Apparently the disciples did very well in their solo ministries and brought to a lot of people Jesus’ message. But they didn’t do it because they were perfect. They did it because they were like the people they talked to, and the people could relate to them.
Like those first disciples we are supposed to evangelize. That doesn’t mean knocking on doors and saying with a fake smile, “Hi, I’ve come to bring you the word of God.” (How many of you have experienced that? Not always a comfortable experience.) That doesn’t mean standing on street corners and haranguing people. (How many of you have experienced that? I experienced one of those at a bus stop and I thought that a very unchristian fight was going to break out.) That doesn’t mean walking up to complete strangers and offering to pray for them. (How many of you have experienced that? That one was really uncomfortable for me because the person asked for money. See – 2,000 years later, it’s still happening.)

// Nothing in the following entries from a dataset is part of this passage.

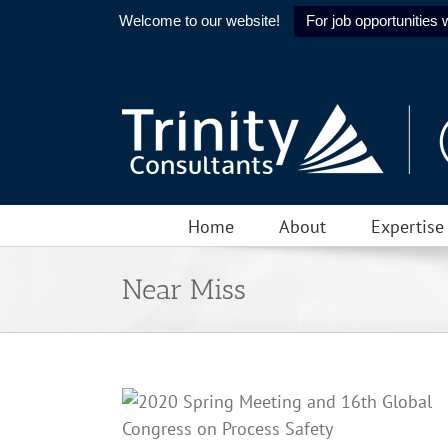
Welcome to our website!
For job opportunities w
Skip
to
content
Home
About
Expertise
Near Miss
ring Meeting and
cess Safety is
or
Human Factors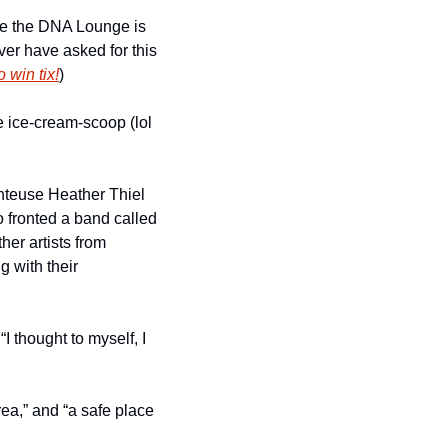
e the DNA Lounge is 
ver have asked for this 
 win tix!
)
 ice-cream-scoop (lol 
teuse Heather Thiel 
 fronted a band called 
r artists from 
 with their 
 thought to myself, I 
ea,” and “a safe place 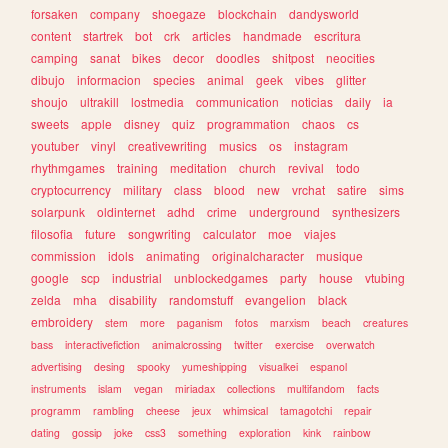
forsaken
company
shoegaze
blockchain
dandysworld
content
startrek
bot
crk
articles
handmade
escritura
camping
sanat
bikes
decor
doodles
shitpost
neocities
dibujo
informacion
species
animal
geek
vibes
glitter
shoujo
ultrakill
lostmedia
communication
noticias
daily
ia
sweets
apple
disney
quiz
programmation
chaos
cs
youtuber
vinyl
creativewriting
musics
os
instagram
rhythmgames
training
meditation
church
revival
todo
cryptocurrency
military
class
blood
new
vrchat
satire
sims
solarpunk
oldinternet
adhd
crime
underground
synthesizers
filosofia
future
songwriting
calculator
moe
viajes
commission
idols
animating
originalcharacter
musique
google
scp
industrial
unblockedgames
party
house
vtubing
zelda
mha
disability
randomstuff
evangelion
black
embroidery
stem
more
paganism
fotos
marxism
beach
creatures
bass
interactivefiction
animalcrossing
twitter
exercise
overwatch
advertising
desing
spooky
yumeshipping
visualkei
espanol
instruments
islam
vegan
miriadax
collections
multifandom
facts
programm
rambling
cheese
jeux
whimsical
tamagotchi
repair
dating
gossip
joke
css3
something
exploration
kink
rainbow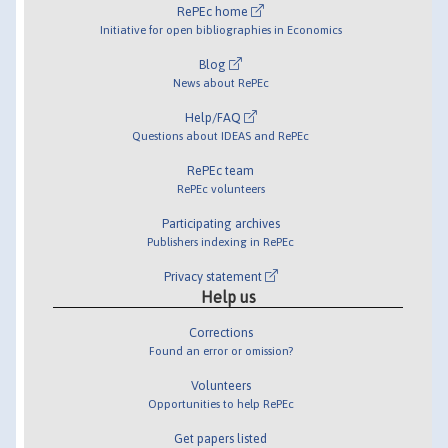
RePEc home
Initiative for open bibliographies in Economics
Blog
News about RePEc
Help/FAQ
Questions about IDEAS and RePEc
RePEc team
RePEc volunteers
Participating archives
Publishers indexing in RePEc
Privacy statement
Help us
Corrections
Found an error or omission?
Volunteers
Opportunities to help RePEc
Get papers listed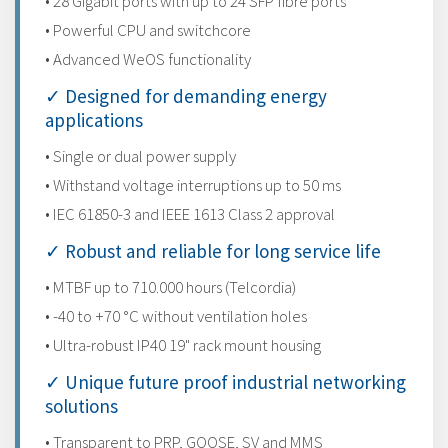
• 28 Gigabit ports with up to 24 SFP fibre ports
• Powerful CPU and switchcore
• Advanced WeOS functionality
✓ Designed for demanding energy
applications
• Single or dual power supply
• Withstand voltage interruptions up to 50 ms
• IEC 61850-3 and IEEE 1613 Class 2 approval
✓ Robust and reliable for long service life
• MTBF up to 710.000 hours (Telcordia)
• -40 to +70 °C without ventilation holes
• Ultra-robust IP40 19" rack mount housing
✓ Unique future proof industrial networking
solutions
• Transparent to PRP, GOOSE, SV and MMS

What evangelism means is sharing how Jesus helps us, as imperfect people, to be better people in our lives. It means us saying that Jesus is the main person who we model ourselves after, and how that helps us to mature and be stronger and more connected to our faith and to God. That is all the disciples really did: They sat down and told people what it meant for them to be followers of Christ.

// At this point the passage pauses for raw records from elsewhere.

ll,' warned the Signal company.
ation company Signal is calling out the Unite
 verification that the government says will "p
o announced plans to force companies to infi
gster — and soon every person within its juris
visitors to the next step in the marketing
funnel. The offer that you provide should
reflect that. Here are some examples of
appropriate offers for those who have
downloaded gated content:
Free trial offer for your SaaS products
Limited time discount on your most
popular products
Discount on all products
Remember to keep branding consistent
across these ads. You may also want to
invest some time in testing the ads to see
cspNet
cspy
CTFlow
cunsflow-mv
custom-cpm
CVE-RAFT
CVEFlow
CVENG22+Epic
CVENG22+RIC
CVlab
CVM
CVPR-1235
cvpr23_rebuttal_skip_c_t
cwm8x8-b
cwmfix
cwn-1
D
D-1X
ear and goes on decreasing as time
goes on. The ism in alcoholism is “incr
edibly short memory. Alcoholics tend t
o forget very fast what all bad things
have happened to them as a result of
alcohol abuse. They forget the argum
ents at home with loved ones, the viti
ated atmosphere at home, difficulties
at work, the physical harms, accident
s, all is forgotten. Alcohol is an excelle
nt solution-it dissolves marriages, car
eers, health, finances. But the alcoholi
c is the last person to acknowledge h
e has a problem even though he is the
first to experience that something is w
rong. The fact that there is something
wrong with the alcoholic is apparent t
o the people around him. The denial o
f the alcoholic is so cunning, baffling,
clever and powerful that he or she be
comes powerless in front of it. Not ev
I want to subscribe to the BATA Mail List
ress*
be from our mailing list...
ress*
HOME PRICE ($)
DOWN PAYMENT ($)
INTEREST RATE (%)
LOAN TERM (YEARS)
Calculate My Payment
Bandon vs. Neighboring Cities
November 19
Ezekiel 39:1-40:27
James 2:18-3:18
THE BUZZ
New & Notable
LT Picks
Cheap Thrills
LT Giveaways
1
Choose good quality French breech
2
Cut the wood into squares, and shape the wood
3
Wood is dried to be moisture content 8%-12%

Now that is a nice concept but how do we get to the point where we are comfortable talking about that message? Because we don’t want to be knocking on doors with fake smiles, haranguing people on street corners, or soliciting strangers with prayers. We don’t want to be the people who make other people feel uncomfortable as Christians.
So now we come to the title of this sermon: Begin with Prayer. Prayer runs through the Gospels. Jesus used to take time to pray before he would teach. He would pray before he healed. He would pray before he preached. The disciples spent ten days in Jerusalem praying before Pentecost came. They got themselves ready for the Holy Spirit to be in their lives. And they prayed before they set out on their solo missions.
We need to start by praying, which gets us centered with ourselves and God, and opens our lives to the Holy Spirit, so that the Holy Spirit can work with us. Prayer is not difficult. You can pray any time and anywhere. I challenge you all and myself to become prayer junkies. I’m not quite there yet but I’m working on it.
You can pray when you get up in the morning, plan your day, and ask God to help you through specific tasks. You can pray before you eat, thanking God for your blessings and then slip in a request that you need. You can pray while you’re driving. (I don’t know about you, I talk to myself all the time while I drive – I might as well let God into the conversation.) You can read the Bible and then journal your thoughts by saying, “Dear God,” instead of, “Dear Diary.”
It doesn’t matter how you do it – just talk to God. Talk to Him like you talk to a friend. Thank Him for what He’s given you. Let him know how you’re feeling. Ask Him for the help that you need. Tell Him about your concerns. Let Him know about your other friends who are in trouble and in need of help. And then take a few minutes to be silent and be open to what He might say to you. Maybe He won’t say it right away – but if you open yourself up to be receptive to Him, then when He does say something you’ll be ready to hear it.
You know, Jesus still has a really hard job to do. He is still working on taking us, a bunch of mismatched, spiritually frustrating students, and turning us into disciples, who are continuing his and his Father’s work of building His Kingdom. But he wants to do that job. Let’s help him do it, by being in prayer and connecting to him. Let’s get our connection that teaches us how to live with God, and speak about God.
Speak to God knowing that prayer produces character, and character produces hope, and hope does not disappoint us, because God’s love has been poured into our hearts through the Holy Spirit that has been given to us now and forever.